Hack de l’Elysée : La Raison d’Etat plus forte que Facebook

Actualités - Analyse - Posté on 28 Nov 2012 at 12:26 par Solange Belkhayat-Fuchs

En juillet dernier, un scoop du Telegramme breton révélait que le palais de l’Elysée avait été victime d’une intrusion. Comment ? Durant combien de temps ? Avec quelles conséquences ? Silence radio de la part de l’Anssi en général et de son patron Patrick Pailloux en particulier, qui tenait tête aux incessantes questions des journalistes conférence de presse après conférence de presse. Son courage stoïque fut héroïque… mais vain.

Car nos confrères de l’Express sont pourtant parvenus à découvrir une « gorge profonde » et révèlent comment le gouvernement le plus high-tech de de la Vème République s’est fait intruser par une stupide opération de phishing lancée depuis un réseau social grand public, Facebook en l’occurrence. Une fois les mots de passe récupérés, les intrus auraient parsemé ce qui semblerait être une variante de Flame, laissant ainsi planer de sérieux soupçons sur l’origine US de l’attaque. Fermez le ban, rebootez les firewall.
Bien entendu, le cyber-espionnage étant par définition et par construction une activité ou le « plausible deniability » est un art de vivre, le gouvernement US, en la personne du porte-parole de l’Ambassade des Etats-Unis, a nié avec vigueur, avançant comme argument que la France est un allié. Comme si en matière de renseignement ce genre de considération pouvait jouer. Le précédent Président de notre République ne taquinait-il pas le Premier Britannique en lui expliquant qu’il pouvait être sage de mieux chiffrer ses emails ? En matière de barbouzerie, les amitiés ne sont que provisoires.

Paradoxal également le fait que cette mésaventure frappe une équipe qui, lorsqu’elle a pris possession des lieux, prétendait dépoussiérer les usages et mettre un peu de « high tech » dans les rouages de l’Etat. Une geekitude mal digérée qui avait, à l’époque, fait réagir les services de sécurité de la Présidence en déconseillant fortement la profusion de téléphones Blackberry dans les poches des Ministres et la multiplication des connexions Internet. A trop vouloir jouer branché, on finit par se faire p(r)endre.

Mais la véritable morale de cette histoire, c’est que la République possède un véhicule très rare et très complexe : la communication de crise à deux vitesses. En position « route », elle accepte de communiquer à propos des hacks de Bercy ou émet quelques notes désolées sur l’intrusion d’Areva. Net progrès par rapport aux années de plomb des années précédentes. A moins qu’il ne s’agisse d’une prise de conscience du fait que le silence n’arrange pas les choses. En position « tout terrain/Elysée », en revanche, la loi du silence, l’insupportable « raison d’Etat » prévaut.

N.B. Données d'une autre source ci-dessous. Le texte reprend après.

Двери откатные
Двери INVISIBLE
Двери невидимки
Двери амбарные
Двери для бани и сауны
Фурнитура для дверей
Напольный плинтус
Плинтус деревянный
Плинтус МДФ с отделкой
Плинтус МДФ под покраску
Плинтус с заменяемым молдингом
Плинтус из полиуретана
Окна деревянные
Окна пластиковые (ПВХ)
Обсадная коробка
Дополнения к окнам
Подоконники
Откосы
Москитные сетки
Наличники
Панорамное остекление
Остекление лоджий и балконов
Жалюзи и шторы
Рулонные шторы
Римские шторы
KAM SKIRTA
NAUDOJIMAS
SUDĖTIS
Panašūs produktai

Une omerta (terme d’actualité) qui ne s’explique pas, puisque ce que demande le public, ce qu’exigent les citoyens, ce n’est pas de connaître le détail de ce qui a été volé, mais d’être informé des dysfonctionnements et des mesures de remédiation qui en ont été tirées.

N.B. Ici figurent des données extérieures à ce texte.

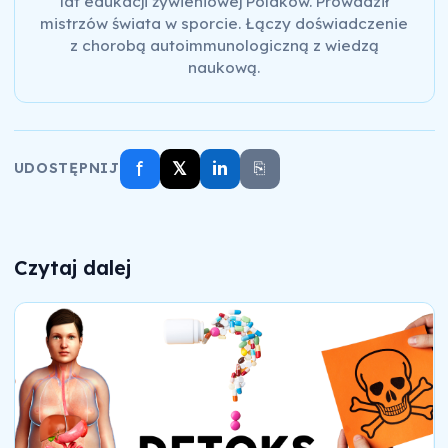
lat edukacji żywieniowej Polaków. Prowadził
mistrzów świata w sporcie. Łączy doświadczenie
z chorobą autoimmunologiczną z wiedzą
naukową.
f
𝕏
in
⎘
UDOSTĘPNIJ
Czytaj dalej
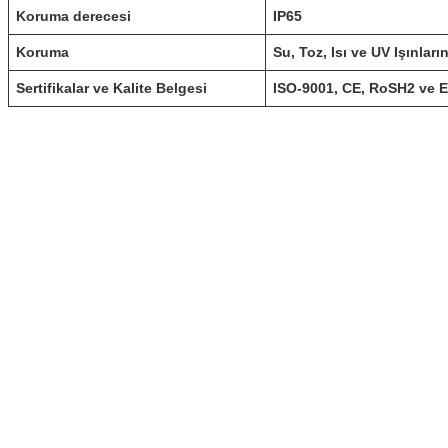
Koruma derecesi
IP65
Koruma
Su, Toz, Isı ve UV Işınları
Sertifikalar ve Kalite Belgesi
ISO-9001, CE, RoSH2 ve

Il est tout à fait secondaire de savoir si oui ou non l’attaque provient des USA. La preuve par « la présence d’une probable mutation de Flame » n’en est pas une. Même les virus se font « reverser ». Le raisonnement inverse est également vrai : en se servant d’un outil connu, donc trop identifiant pour être utilisable de manière discrète, les espions d’Outre Atlantique se disculpent : une telle erreur, une telle signature constituerait une erreur de débutant totalement improbable. Ainsi disculpés, ces modestes agents Fédéraux peuvent donc utiliser leurs vieux techno-chassepots. Bref, la « signature » d’un virus est aussi significative qu’une adresse IP aux yeux du monde (exception faite de l’Hadopi).